2015 GSA Annual Meeting in Baltimore, Maryland, USA (1-4 November 2015)

Paper No. 280-9
Presentation Time: 10:15 AM


MONTANEZ, Isabel P., Department of Earth and Planetary Sciences, University of California, Davis, One Shields Dr., Davis, CA 95616, MCELWAIN, Jennifer C., School of Biology and Environmental Science, University College Dublin, Belfield, Dublin, 4, Ireland, POULSEN, Christopher J., Department of Earth and Environmental Sciences, University of Michigan, 2534 C.C. Little Building, 1100 N. University Ave, Ann Arbor, MI 48109, WHITE, Joseph D., Department of Biology, Baylor University, Waco, TX 76798, WILSON, Jonathan P., Department of Biology, Haverford College, Haverford, PA 19041, DIMICHELE, William, Department of Paleobiology, National Museum of Natural History, Smithsonian Institution, Washington, DC 20013, GRIGGS, Galen, Earth and Planetary Sciences, University of California, Davis, One Shields Dr., Davis, CA 95616 and HREN, Michael T., Center for Integrative Geosciences, University of Connecticut, 354 Mansfield Road, Storrs, CT 06269, ipmontanez@ucdavis.edu

The Carboniferous—early Permian (325 to 260 Myr) has long been considered a sustained period of low CO2 coupled with rising pO2 to a Phanerozoic maximum (26 to 30%) in the early Permian. Such low CO2 estimates suggest very low radiative forcing given 3% lower solar luminosity at that time, a condition that may have been magnified by pO2-induced higher atmospheric density. The implication of this reduced radiative forcing on the late Paleozoic climate system is strongly debated, in large part due to poorly constrained atmospheric CO2 estimates. We present an integrated pedogenic carbonate and fossil cuticle reconstruction of atmospheric CO2 through 16 million years of the latter half of the Pennsylvanian and earliest Permian developed using a cyclothem series in the Illinois Basin as well as a subset of samples from the Appalachian and Donets basins. Overall, reconstructed CO2 falls below the modeled threshold (560 ppm) for late Paleozoic glacial inception, well within the range of ice sheet stability during the LPIA (up to 840 ppm). The suborbital resolution record reveals CO2 variations between ~200 and 700 ppm with an apparent long eccentricity pacing. Short-term CO2 fluctuations are superimposed on a 106-yr CO2 trend that varies in-step with major sea level changes and glacial advances and retreats inferred from Donets Basin and Midcontinent stratigraphic trends.
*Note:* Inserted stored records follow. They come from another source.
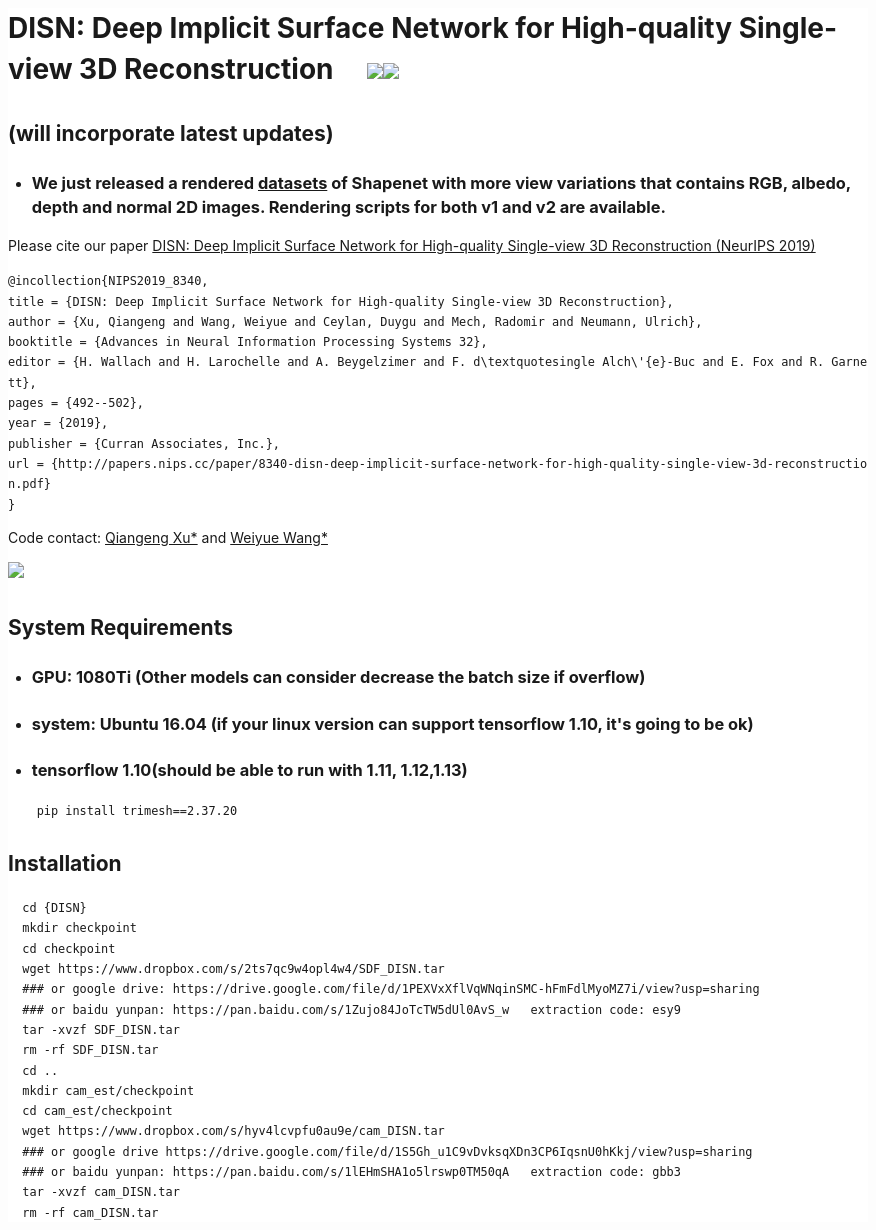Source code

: # DISN: Deep Implicit Surface Network for High-quality Single-view 3D Reconstruction  &nbsp;&nbsp;&nbsp; <img src="images/Adobe-Logos.png" width=120px /><img src="images/USC-Logos.png" width=120px />

## (will incorporate latest updates)
* ### We just released a rendered [datasets](https://github.com/Xharlie/ShapenetRender_more_variation) of Shapenet with more view variations that contains RGB, albedo, depth and normal 2D images. Rendering scripts for both v1 and v2 are available.

Please cite our paper
[DISN: Deep Implicit Surface Network for High-quality Single-view 3D Reconstruction (NeurIPS 2019)](https://arxiv.org/abs/1905.10711)

``` 
@incollection{NIPS2019_8340,
title = {DISN: Deep Implicit Surface Network for High-quality Single-view 3D Reconstruction},
author = {Xu, Qiangeng and Wang, Weiyue and Ceylan, Duygu and Mech, Radomir and Neumann, Ulrich},
booktitle = {Advances in Neural Information Processing Systems 32},
editor = {H. Wallach and H. Larochelle and A. Beygelzimer and F. d\textquotesingle Alch\'{e}-Buc and E. Fox and R. Garnett},
pages = {492--502},
year = {2019},
publisher = {Curran Associates, Inc.},
url = {http://papers.nips.cc/paper/8340-disn-deep-implicit-surface-network-for-high-quality-single-view-3d-reconstruction.pdf}
}
``` 
Code contact: [Qiangeng Xu*](https://xharlie.github.io/) and [Weiyue Wang*](https://weiyuewang.github.io/)

<img src="images/result.png"  />


## System Requirements
  * ### GPU: 1080Ti (Other models can consider decrease the batch size if overflow)
  * ### system: Ubuntu 16.04 (if your linux version can support tensorflow 1.10, it's going to be ok)
  * ### tensorflow 1.10(should be able to run with 1.11, 1.12,1.13)
```
    pip install trimesh==2.37.20
```

## Installation
  ```
    cd {DISN}
    mkdir checkpoint
    cd checkpoint
    wget https://www.dropbox.com/s/2ts7qc9w4opl4w4/SDF_DISN.tar 
    ### or google drive: https://drive.google.com/file/d/1PEXVxXflVqWNqinSMC-hFmFdlMyoMZ7i/view?usp=sharing
    ### or baidu yunpan: https://pan.baidu.com/s/1Zujo84JoTcTW5dUl0AvS_w   extraction code: esy9
    tar -xvzf SDF_DISN.tar
    rm -rf SDF_DISN.tar
    cd ..
    mkdir cam_est/checkpoint
    cd cam_est/checkpoint
    wget https://www.dropbox.com/s/hyv4lcvpfu0au9e/cam_DISN.tar
    ### or google drive https://drive.google.com/file/d/1S5Gh_u1C9vDvksqXDn3CP6IqsnU0hKkj/view?usp=sharing
    ### or baidu yunpan: https://pan.baidu.com/s/1lEHmSHA1o5lrswp0TM50qA   extraction code: gbb3
    tar -xvzf cam_DISN.tar
    rm -rf cam_DISN.tar
  ```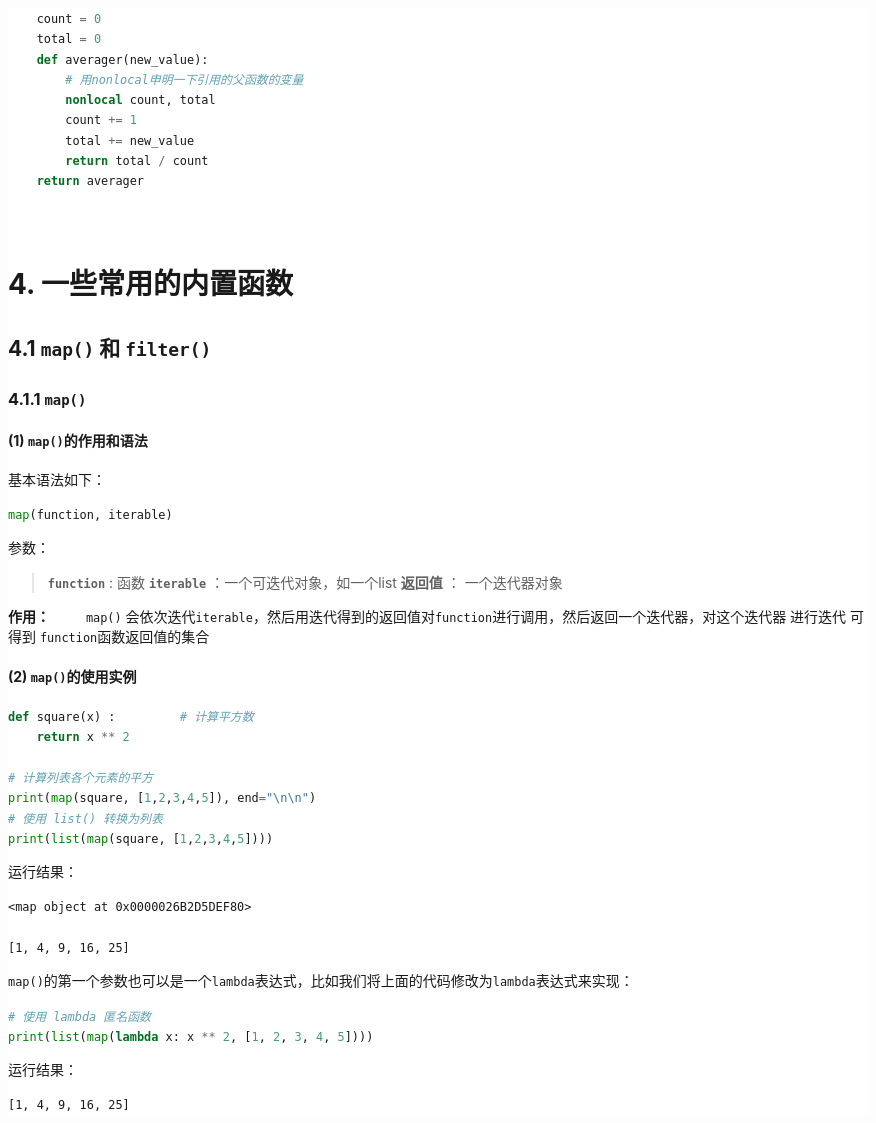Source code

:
 ```python
    count = 0
    total = 0
    def averager(new_value):
        # 用nonlocal申明一下引用的父函数的变量
        nonlocal count, total
        count += 1
        total += new_value
        return total / count
    return averager
```








&emsp;
&emsp;
&emsp;
# 4. 一些常用的内置函数
## 4.1 `map()` 和 `filter()`
### 4.1.1 `map()`
#### (1) `map()`的作用和语法
基本语法如下：
```python
map(function, iterable)
```
参数：
> **`function`** : 函数
> **`iterable`** ：一个可迭代对象，如一个list
> **返回值** ： 一个迭代器对象
> 
**作用：**
&emsp;&emsp; `map()` 会依次迭代`iterable`，然后用迭代得到的返回值对`function`进行调用，然后返回一个迭代器，对这个迭代器 进行迭代 可得到 `function`函数返回值的集合
#### (2) `map()`的使用实例
```python
def square(x) :         # 计算平方数
    return x ** 2

# 计算列表各个元素的平方
print(map(square, [1,2,3,4,5]), end="\n\n")    
# 使用 list() 转换为列表
print(list(map(square, [1,2,3,4,5])))   
```
运行结果：
```
<map object at 0x0000026B2D5DEF80>

[1, 4, 9, 16, 25]
```
`map()`的第一个参数也可以是一个`lambda`表达式，比如我们将上面的代码修改为`lambda`表达式来实现：
```python
# 使用 lambda 匿名函数
print(list(map(lambda x: x ** 2, [1, 2, 3, 4, 5])))   
```
运行结果：
```
[1, 4, 9, 16, 25]
```
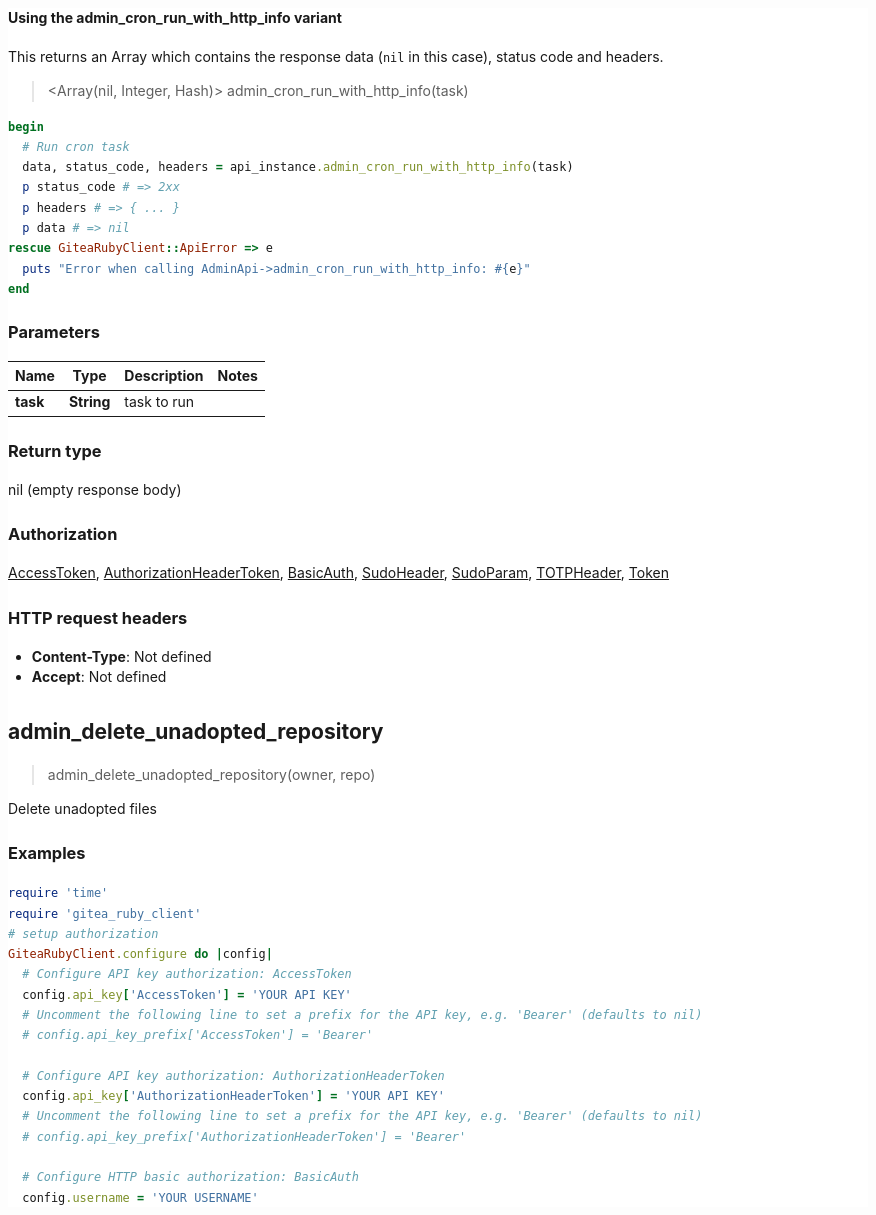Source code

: #### Using the admin_cron_run_with_http_info variant

This returns an Array which contains the response data (`nil` in this case), status code and headers.

> <Array(nil, Integer, Hash)> admin_cron_run_with_http_info(task)

```ruby
begin
  # Run cron task
  data, status_code, headers = api_instance.admin_cron_run_with_http_info(task)
  p status_code # => 2xx
  p headers # => { ... }
  p data # => nil
rescue GiteaRubyClient::ApiError => e
  puts "Error when calling AdminApi->admin_cron_run_with_http_info: #{e}"
end
```

### Parameters

| Name | Type | Description | Notes |
| ---- | ---- | ----------- | ----- |
| **task** | **String** | task to run |  |

### Return type

nil (empty response body)

### Authorization

[AccessToken](../README.md#AccessToken), [AuthorizationHeaderToken](../README.md#AuthorizationHeaderToken), [BasicAuth](../README.md#BasicAuth), [SudoHeader](../README.md#SudoHeader), [SudoParam](../README.md#SudoParam), [TOTPHeader](../README.md#TOTPHeader), [Token](../README.md#Token)

### HTTP request headers

- **Content-Type**: Not defined
- **Accept**: Not defined


## admin_delete_unadopted_repository

> admin_delete_unadopted_repository(owner, repo)

Delete unadopted files

### Examples

```ruby
require 'time'
require 'gitea_ruby_client'
# setup authorization
GiteaRubyClient.configure do |config|
  # Configure API key authorization: AccessToken
  config.api_key['AccessToken'] = 'YOUR API KEY'
  # Uncomment the following line to set a prefix for the API key, e.g. 'Bearer' (defaults to nil)
  # config.api_key_prefix['AccessToken'] = 'Bearer'

  # Configure API key authorization: AuthorizationHeaderToken
  config.api_key['AuthorizationHeaderToken'] = 'YOUR API KEY'
  # Uncomment the following line to set a prefix for the API key, e.g. 'Bearer' (defaults to nil)
  # config.api_key_prefix['AuthorizationHeaderToken'] = 'Bearer'

  # Configure HTTP basic authorization: BasicAuth
  config.username = 'YOUR USERNAME'
```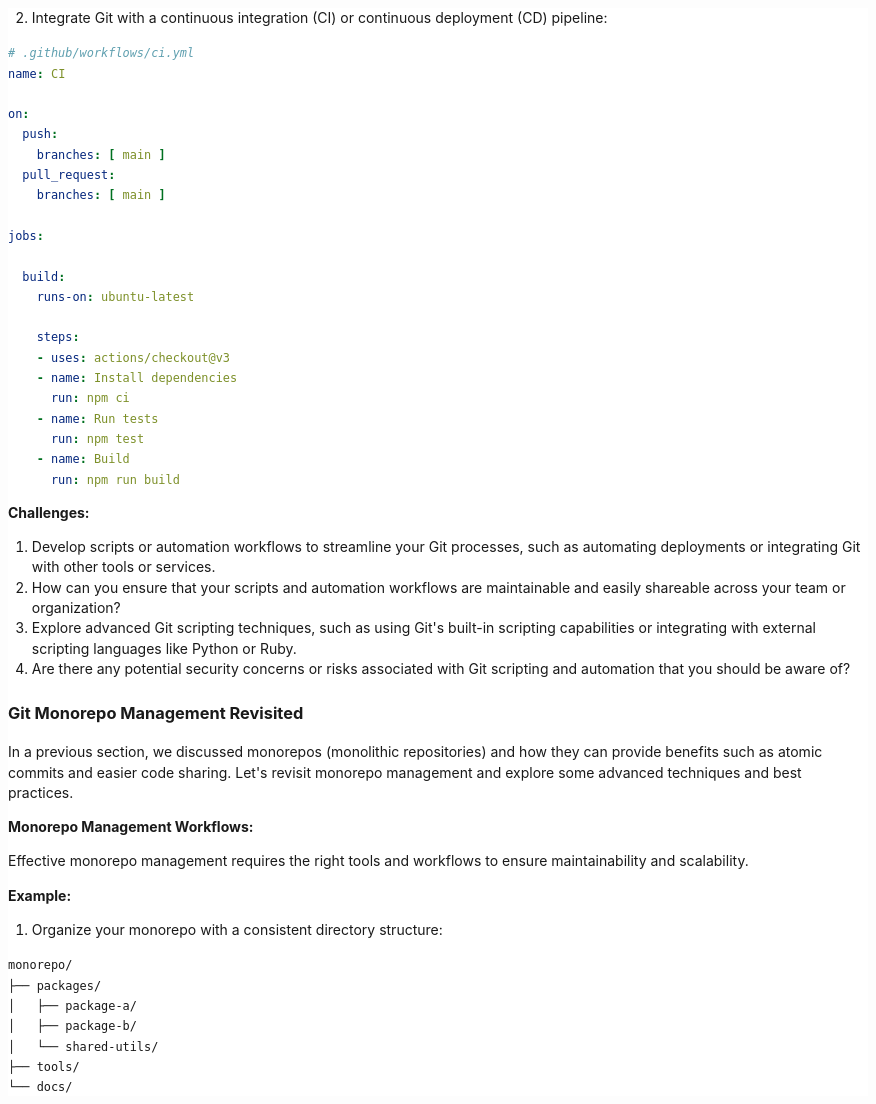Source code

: 2. Integrate Git with a continuous integration (CI) or continuous deployment (CD) pipeline:

```yaml
# .github/workflows/ci.yml
name: CI

on:
  push:
    branches: [ main ]
  pull_request:
    branches: [ main ]

jobs:

  build:
    runs-on: ubuntu-latest
    
    steps:
    - uses: actions/checkout@v3
    - name: Install dependencies
      run: npm ci
    - name: Run tests
      run: npm test
    - name: Build
      run: npm run build
```

**Challenges:**

1. Develop scripts or automation workflows to streamline your Git processes, such as automating deployments or integrating Git with other tools or services.
2. How can you ensure that your scripts and automation workflows are maintainable and easily shareable across your team or organization?
3. Explore advanced Git scripting techniques, such as using Git's built-in scripting capabilities or integrating with external scripting languages like Python or Ruby.
4. Are there any potential security concerns or risks associated with Git scripting and automation that you should be aware of?

### Git Monorepo Management Revisited

In a previous section, we discussed monorepos (monolithic repositories) and how they can provide benefits such as atomic commits and easier code sharing. Let's revisit monorepo management and explore some advanced techniques and best practices.

**Monorepo Management Workflows:**

Effective monorepo management requires the right tools and workflows to ensure maintainability and scalability.

**Example:**

1. Organize your monorepo with a consistent directory structure:

```
monorepo/
├── packages/
│   ├── package-a/
│   ├── package-b/
│   └── shared-utils/
├── tools/
└── docs/
```
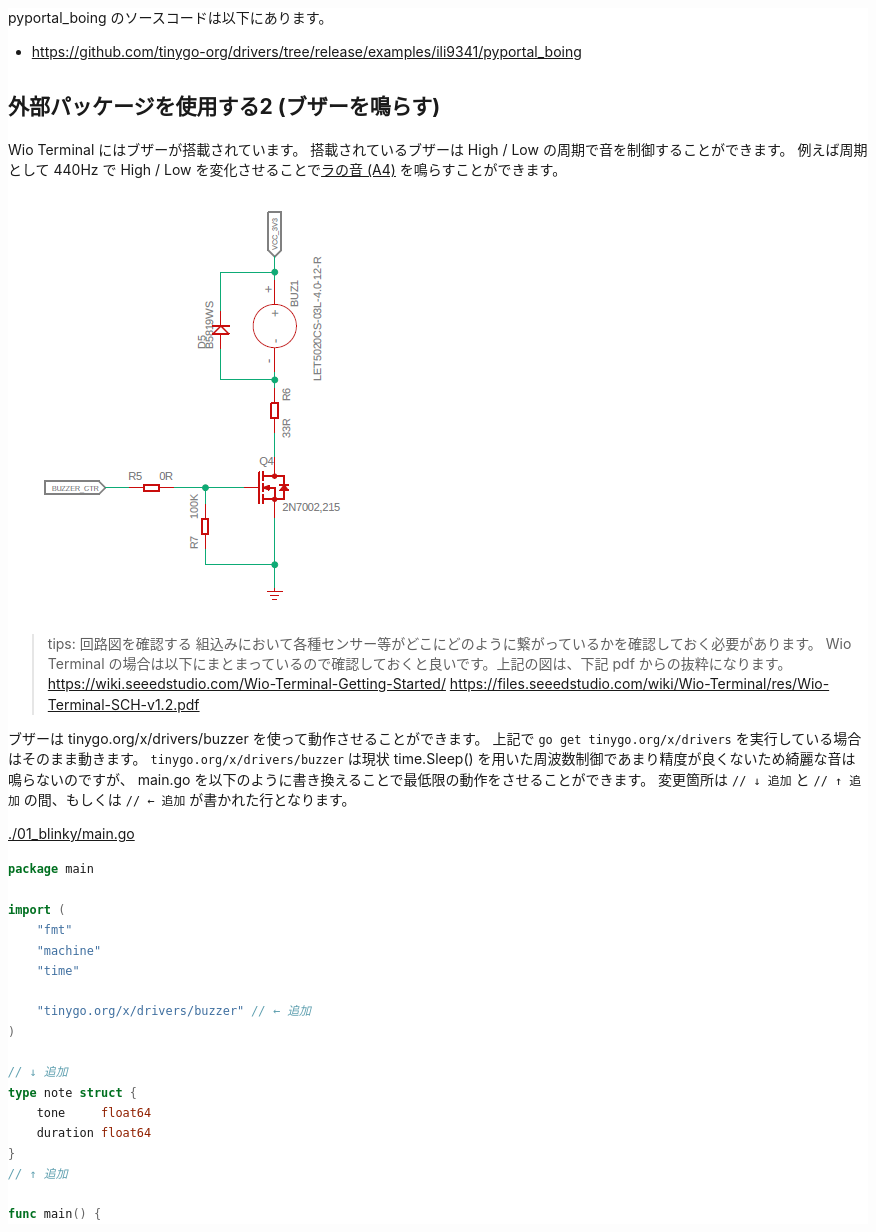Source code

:pyportal_boing のソースコードは以下にあります。

* https://github.com/tinygo-org/drivers/tree/release/examples/ili9341/pyportal_boing

## 外部パッケージを使用する2 (ブザーを鳴らす)

Wio Terminal にはブザーが搭載されています。
搭載されているブザーは High / Low の周期で音を制御することができます。
例えば周期として 440Hz で High / Low を変化させることで[ラの音 (A4)](https://ja.wikipedia.org/wiki/A440) を鳴らすことができます。

![image.png](./images/05.png)

> tips: 回路図を確認する
> 組込みにおいて各種センサー等がどこにどのように繋がっているかを確認しておく必要があります。 Wio Terminal の場合は以下にまとまっているので確認しておくと良いです。上記の図は、下記 pdf からの抜粋になります。
> https://wiki.seeedstudio.com/Wio-Terminal-Getting-Started/
> https://files.seeedstudio.com/wiki/Wio-Terminal/res/Wio-Terminal-SCH-v1.2.pdf

ブザーは tinygo.org/x/drivers/buzzer を使って動作させることができます。
上記で `go get tinygo.org/x/drivers` を実行している場合はそのまま動きます。
`tinygo.org/x/drivers/buzzer` は現状 time.Sleep() を用いた周波数制御であまり精度が良くないため綺麗な音は鳴らないのですが、 main.go を以下のように書き換えることで最低限の動作をさせることができます。
変更箇所は `// ↓ 追加` と `// ↑ 追加` の間、もしくは `// ← 追加` が書かれた行となります。

[./01_blinky/main.go](./01_blinky/main.go)  
```go:./01_blinky/main.go
package main

import (
	"fmt"
	"machine"
	"time"

	"tinygo.org/x/drivers/buzzer" // ← 追加
)

// ↓ 追加
type note struct {
	tone     float64
	duration float64
}
// ↑ 追加

func main() {
```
Comparison of the CO2 reconstruction and inferred sea level with published paleobotanical records for tropical Pangaea suggests a mechanistic relationship between CO2, glaciation, and major shifts in lowland vegetation, highlighting the important role terrestrial carbon storage likely played in creating the hierarchy of atmospheric CO2 fluctuations. Specifically, substantial changes in floral composition of paleotropical lowlands within eccentricity glacial-interglacial cycles occurred coincident with 200 to 300 ppm fluctuations in CO2. Additionally, three ecologic thresholds in the Pennsylvanian were coincident with major CO2 shifts suggesting a strong role for CO2-forcing of these ecologic events, whether indirectly through its influence on climate or directly through physiological consequences for photosynthesis and plant viability.